### Exercise
Every entry is to be restated exactly; pictures are not part of the copy.

------ Task inputs

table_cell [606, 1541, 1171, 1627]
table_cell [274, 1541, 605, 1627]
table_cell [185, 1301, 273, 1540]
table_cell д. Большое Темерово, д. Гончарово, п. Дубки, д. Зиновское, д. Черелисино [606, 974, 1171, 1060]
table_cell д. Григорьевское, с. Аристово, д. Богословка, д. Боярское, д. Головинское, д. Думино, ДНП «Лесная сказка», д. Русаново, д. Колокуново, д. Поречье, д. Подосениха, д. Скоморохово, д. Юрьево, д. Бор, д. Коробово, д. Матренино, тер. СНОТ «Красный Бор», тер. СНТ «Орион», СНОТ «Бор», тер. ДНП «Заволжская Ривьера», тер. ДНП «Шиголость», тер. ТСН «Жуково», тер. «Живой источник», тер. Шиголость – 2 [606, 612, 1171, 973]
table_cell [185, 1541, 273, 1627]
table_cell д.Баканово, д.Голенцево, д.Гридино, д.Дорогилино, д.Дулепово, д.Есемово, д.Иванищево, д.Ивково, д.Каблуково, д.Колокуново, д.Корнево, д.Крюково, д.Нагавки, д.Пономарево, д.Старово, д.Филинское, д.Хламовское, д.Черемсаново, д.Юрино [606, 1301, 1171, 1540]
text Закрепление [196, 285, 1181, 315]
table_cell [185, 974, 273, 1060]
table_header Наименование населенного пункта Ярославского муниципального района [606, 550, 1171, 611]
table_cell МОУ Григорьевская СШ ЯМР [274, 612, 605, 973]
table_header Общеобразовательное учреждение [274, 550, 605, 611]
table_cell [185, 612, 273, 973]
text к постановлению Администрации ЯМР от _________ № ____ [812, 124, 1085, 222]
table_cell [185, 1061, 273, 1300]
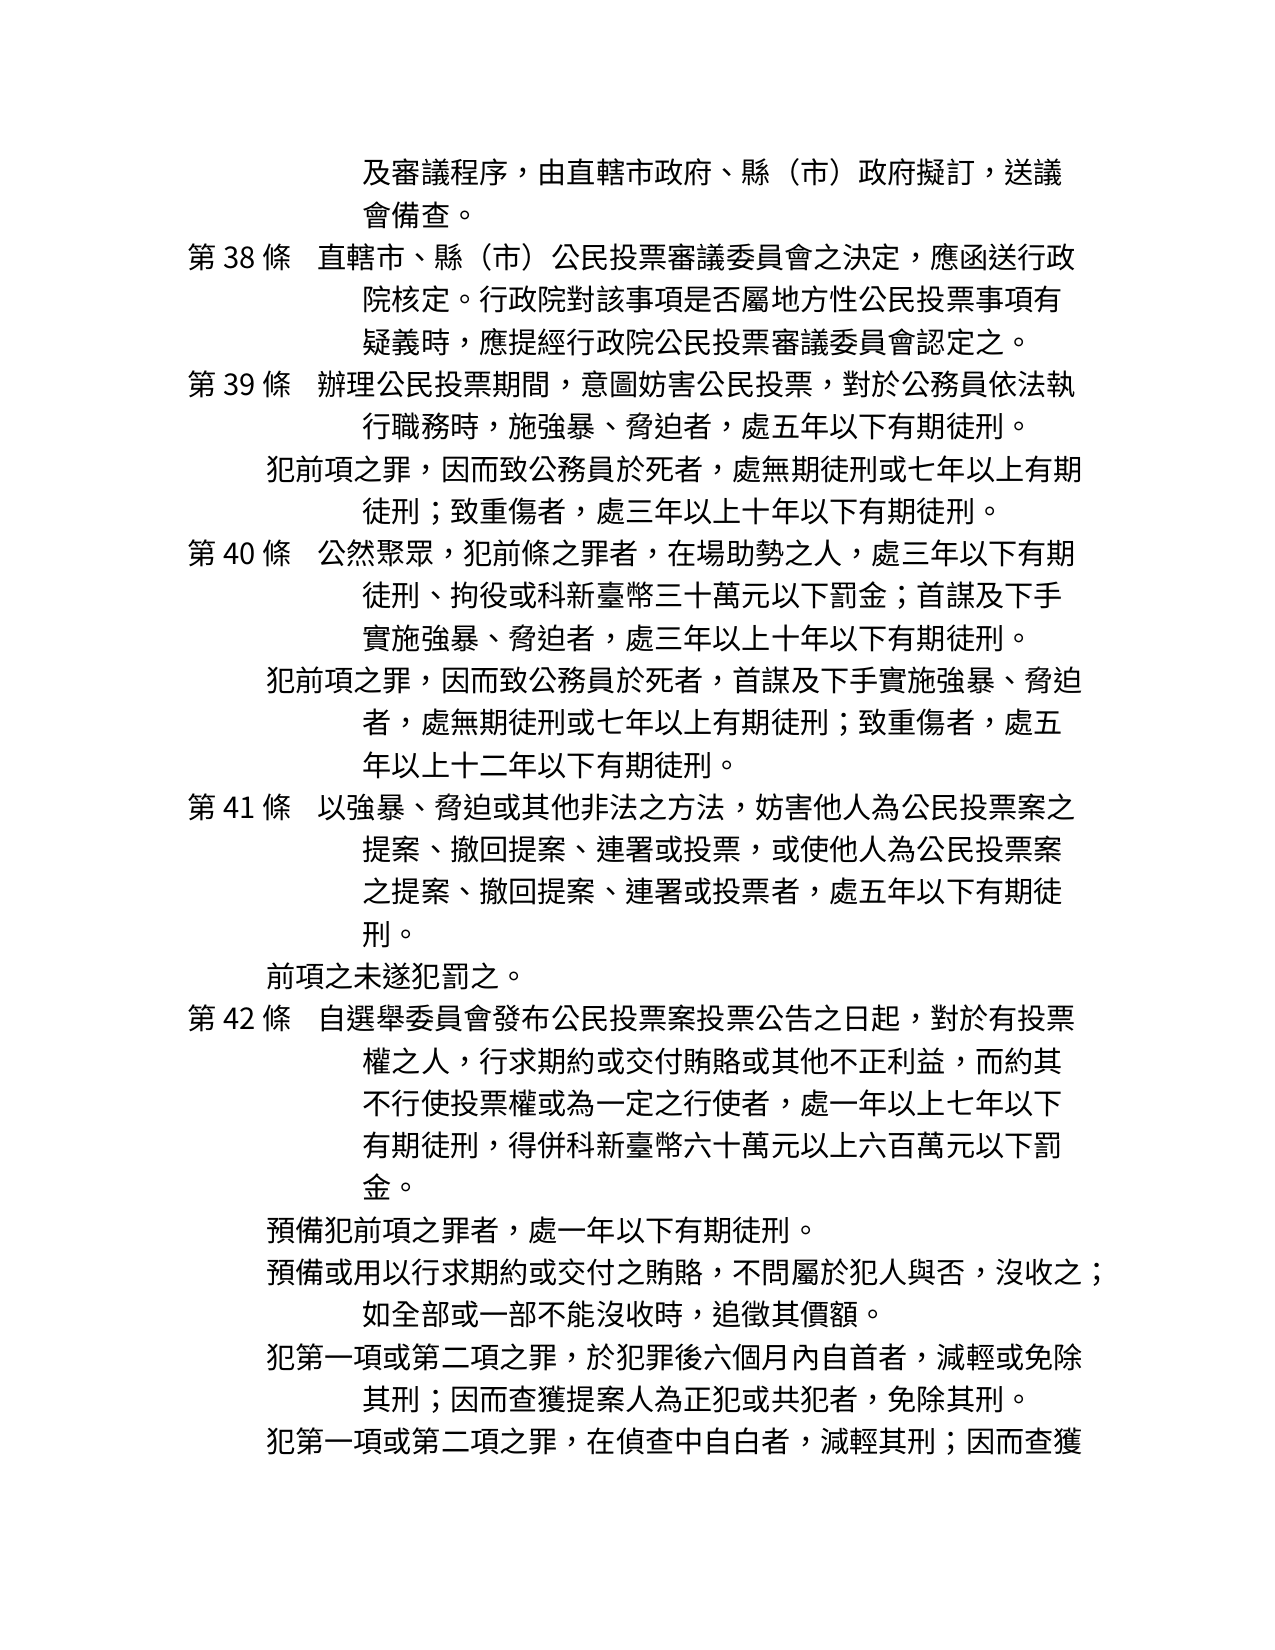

------------

### Result of the task
table_cell [606, 1541, 1171, 1627]
table_cell [274, 1541, 605, 1627]
table_cell [185, 1301, 273, 1540]
table_cell д. Большое Темерово, д. Гончарово, п. Дубки, д. Зиновское, д. Черелисино [606, 974, 1171, 1060]
table_cell д. Григорьевское, с. Аристово, д. Богословка, д. Боярское, д. Головинское, д. Думино, ДНП «Лесная сказка», д. Русаново, д. Колокуново, д. Поречье, д. Подосениха, д. Скоморохово, д. Юрьево, д. Бор, д. Коробово, д. Матренино, тер. СНОТ «Красный Бор», тер. СНТ «Орион», СНОТ «Бор», тер. ДНП «Заволжская Ривьера», тер. ДНП «Шиголость», тер. ТСН «Жуково», тер. «Живой источник», тер. Шиголость – 2 [606, 612, 1171, 973]
table_cell [185, 1541, 273, 1627]
table_cell д.Баканово, д.Голенцево, д.Гридино, д.Дорогилино, д.Дулепово, д.Есемово, д.Иванищево, д.Ивково, д.Каблуково, д.Колокуново, д.Корнево, д.Крюково, д.Нагавки, д.Пономарево, д.Старово, д.Филинское, д.Хламовское, д.Черемсаново, д.Юрино [606, 1301, 1171, 1540]
text Закрепление [196, 285, 1181, 315]
table_cell [185, 974, 273, 1060]
table_header Наименование населенного пункта Ярославского муниципального района [606, 550, 1171, 611]
table_cell МОУ Григорьевская СШ ЯМР [274, 612, 605, 973]
table_header Общеобразовательное учреждение [274, 550, 605, 611]
table_cell [185, 612, 273, 973]
text к постановлению Администрации ЯМР от _________ № ____ [812, 124, 1085, 222]
table_cell [185, 1061, 273, 1300]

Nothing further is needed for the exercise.